This runs insanely slow, and I'm looking for a way to speed it up.
Suggestions?
I don't have a ready solution, however this is how I suggest you approach the problem:
Understand what makes this slow
Find ways to make the critical parts faster
Or, alternatively, find a new approach
Here's the analysis of your code using line profiler:
Timer unit: 1e-06 s
Total time: 0.028074 s
File: <ipython-input-54-ad49822d490b>
Function: foo at line 1
Line # Hits Time Per Hit % Time Line Contents
==============================================================
1 def foo():
2 1 875 875.0 3.1 final = pd.DataFrame()
3 1 302 302.0 1.1 max_date = df['Date'].max()
4 3 3343 1114.3 11.9 for name, group in df.groupby(['Attribute_A','Attribute_B']):
5 2 836 418.0 3.0 idx = pd.date_range(group['Date'].min(),
6 2 3601 1800.5 12.8 max_date)
7
8 2 6713 3356.5 23.9 temp = group.set_index('Date').reindex(idx, fill_value=0)
9 2 1961 980.5 7.0 coeff_var = temp['Value'].std()/temp['Value'].mean()
10 2 10443 5221.5 37.2 final = pd.concat([final, pd.DataFrame({'Attribute_A':[name[0]], 'Attribute_B':[name[1]],'Coeff_Var':[coeff_var]})])
In conclusion, the .reindex and concat statements take 60% of the time.
A first approach that saves 42% of time in my measurement is to collect the data for the final data frame as a list of rows, and create the dataframe as the very last step. Like so:
newdata = []
max_date = df['Date'].max()
for name, group in df.groupby(['Attribute_A','Attribute_B']):
idx = pd.date_range(group['Date'].min(),
max_date)

Data excerpts
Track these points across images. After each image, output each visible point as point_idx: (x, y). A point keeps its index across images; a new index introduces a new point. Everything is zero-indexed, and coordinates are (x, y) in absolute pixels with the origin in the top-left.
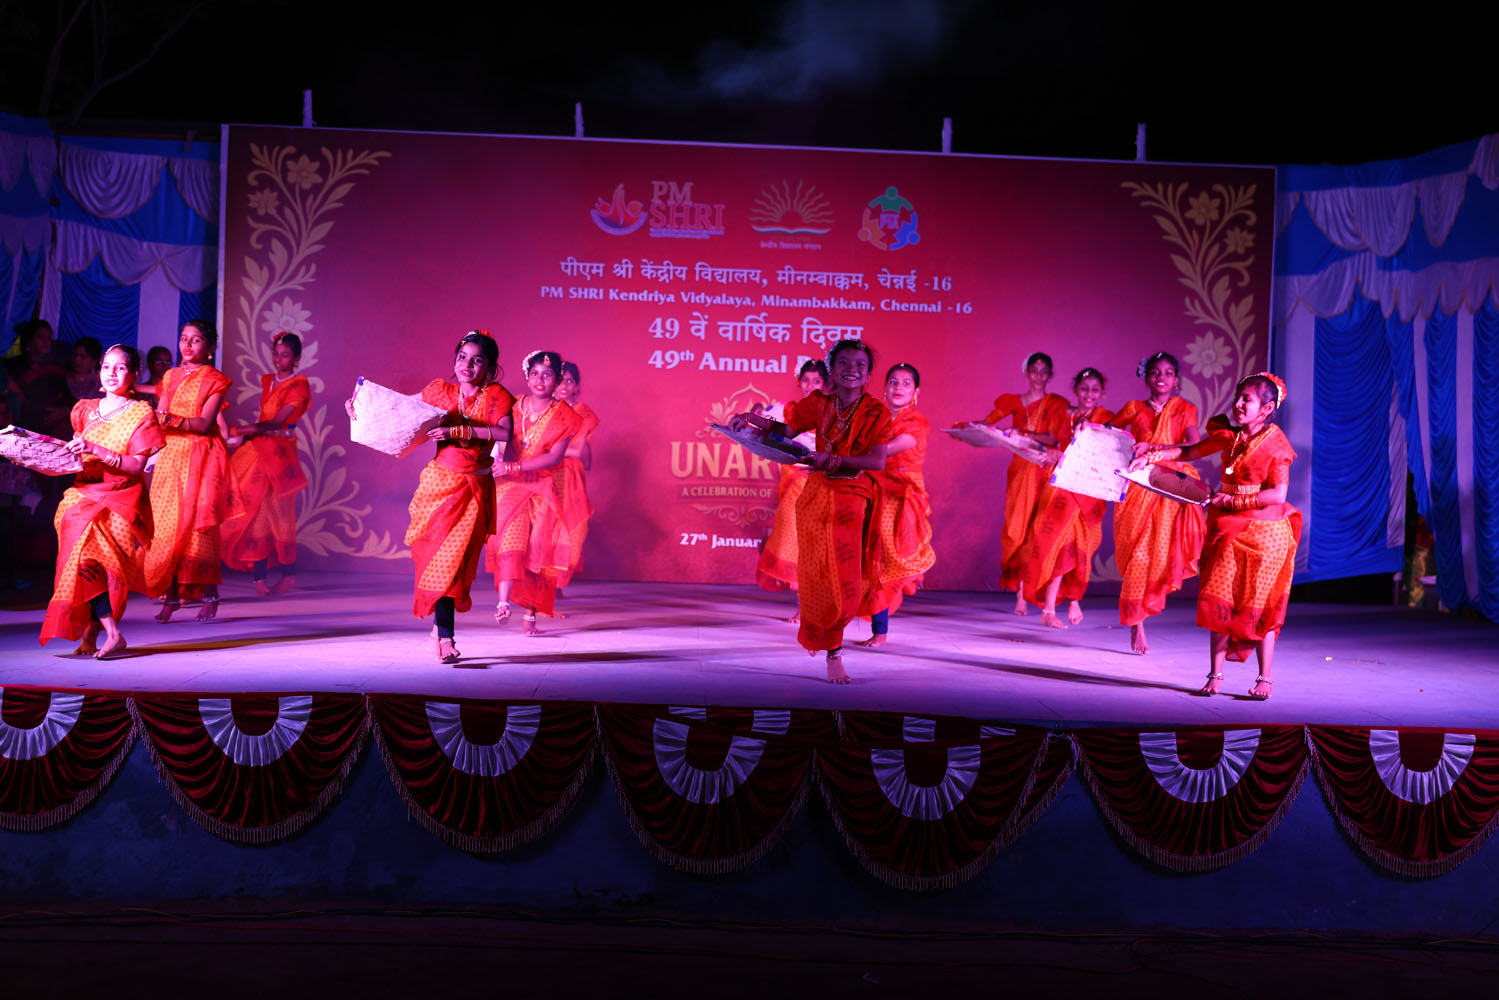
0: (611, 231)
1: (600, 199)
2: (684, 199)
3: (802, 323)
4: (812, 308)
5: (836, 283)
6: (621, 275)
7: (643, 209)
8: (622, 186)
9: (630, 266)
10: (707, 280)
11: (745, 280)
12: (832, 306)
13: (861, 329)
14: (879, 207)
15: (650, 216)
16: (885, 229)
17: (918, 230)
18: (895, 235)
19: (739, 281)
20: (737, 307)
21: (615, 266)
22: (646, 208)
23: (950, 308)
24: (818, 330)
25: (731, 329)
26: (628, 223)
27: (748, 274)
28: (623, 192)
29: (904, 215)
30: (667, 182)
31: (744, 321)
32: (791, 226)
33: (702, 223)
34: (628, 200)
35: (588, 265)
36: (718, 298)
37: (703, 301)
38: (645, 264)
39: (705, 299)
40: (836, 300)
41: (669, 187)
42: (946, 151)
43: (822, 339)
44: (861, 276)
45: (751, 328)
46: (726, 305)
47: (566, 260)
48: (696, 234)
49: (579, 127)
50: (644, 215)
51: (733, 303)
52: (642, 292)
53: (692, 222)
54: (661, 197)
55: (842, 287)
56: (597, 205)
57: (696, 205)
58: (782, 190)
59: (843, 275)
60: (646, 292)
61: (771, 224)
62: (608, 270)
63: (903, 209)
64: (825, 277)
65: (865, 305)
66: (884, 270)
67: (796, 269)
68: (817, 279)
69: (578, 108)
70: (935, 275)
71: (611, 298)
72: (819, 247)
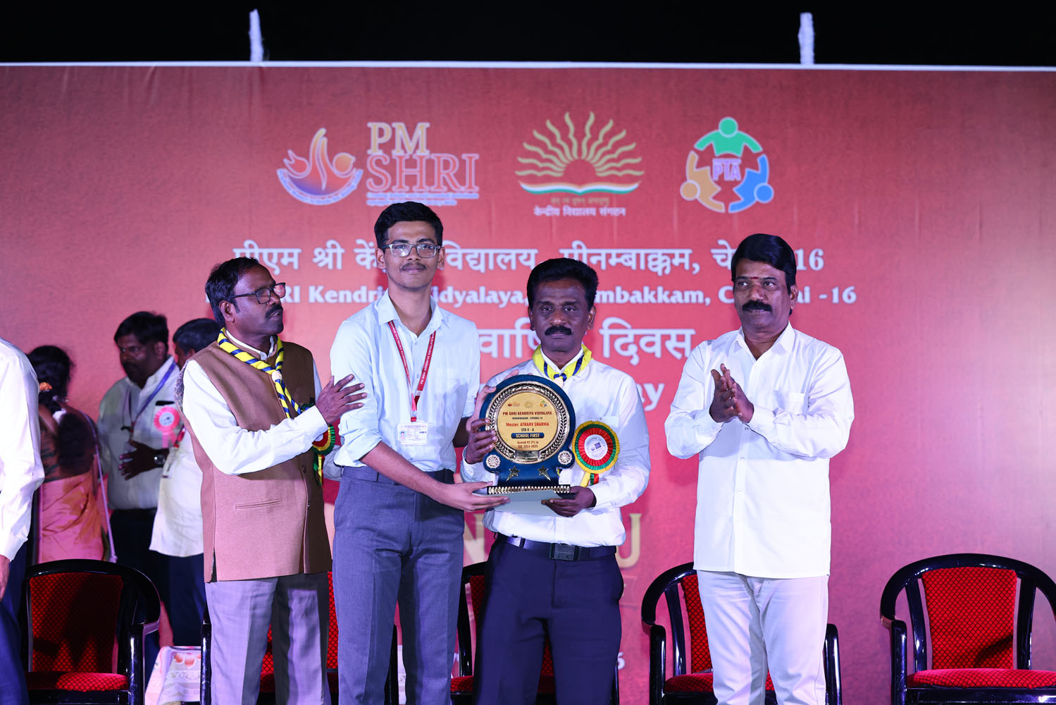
0: (308, 199)
1: (290, 152)
2: (417, 147)
3: (602, 328)
4: (615, 304)
5: (651, 264)
6: (327, 265)
7: (356, 165)
8: (322, 131)
9: (340, 251)
10: (456, 267)
11: (514, 266)
12: (646, 300)
13: (692, 332)
14: (710, 148)
15: (367, 175)
16: (721, 182)
17: (769, 183)
18: (735, 190)
19: (504, 267)
20: (502, 306)
21: (317, 251)
22: (361, 163)
23: (823, 296)
24: (626, 336)
25: (494, 340)
26: (335, 184)
27: (518, 255)
28: (325, 140)
29: (749, 159)
30: (390, 125)
31: (513, 327)
32: (581, 182)
33: (446, 183)
34: (332, 152)
35: (275, 252)
36: (474, 294)
37: (450, 300)
38: (362, 246)
39: (454, 297)
40: (650, 292)
41: (394, 130)
42: (807, 61)
43: (632, 350)
44: (687, 252)
45: (525, 338)
46: (486, 304)
47: (243, 247)
48: (436, 199)
49: (257, 48)
50: (357, 174)
51: (496, 301)
52: (359, 289)
53: (430, 182)
54: (381, 146)
55: (659, 271)
56: (286, 161)
57: (433, 156)
58: (564, 129)
59: (660, 251)
60: (364, 289)
61: (548, 179)
62: (306, 258)
63: (746, 150)
64: (634, 257)
65: (696, 296)
66: (721, 242)
67: (588, 247)
68: (621, 260)
69: (254, 17)
70: (798, 249)
71: (312, 300)
72: (623, 211)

Check your understanding
- A) Answer these questions about the pandas speed-up thread:
(i) What total time does the line profiler report?
(ii) Which two statements take 60% of the time?
(iii) How much time does the first approach save in the writer's measurement?
- B) Revise the pandas speed-up thread from "3 1 302 302.0" up to and including "1800.5 12.8 max_date)", replacing "max_date" with "latest_date" wherever it occurs.
The data on this page come from a different source than the text.

Results in order
- A)
(i) 0.028074 s
(ii) The .reindex and concat statements
(iii) 42%

- B)
3 1 302 302.0 1.1 latest_date = df['Date'].max()
4 3 3343 1114.3 11.9 for name, group in df.groupby(['Attribute_A','Attribute_B']):
5 2 836 418.0 3.0 idx = pd.date_range(group['Date'].min(),
6 2 3601 1800.5 12.8 latest_date)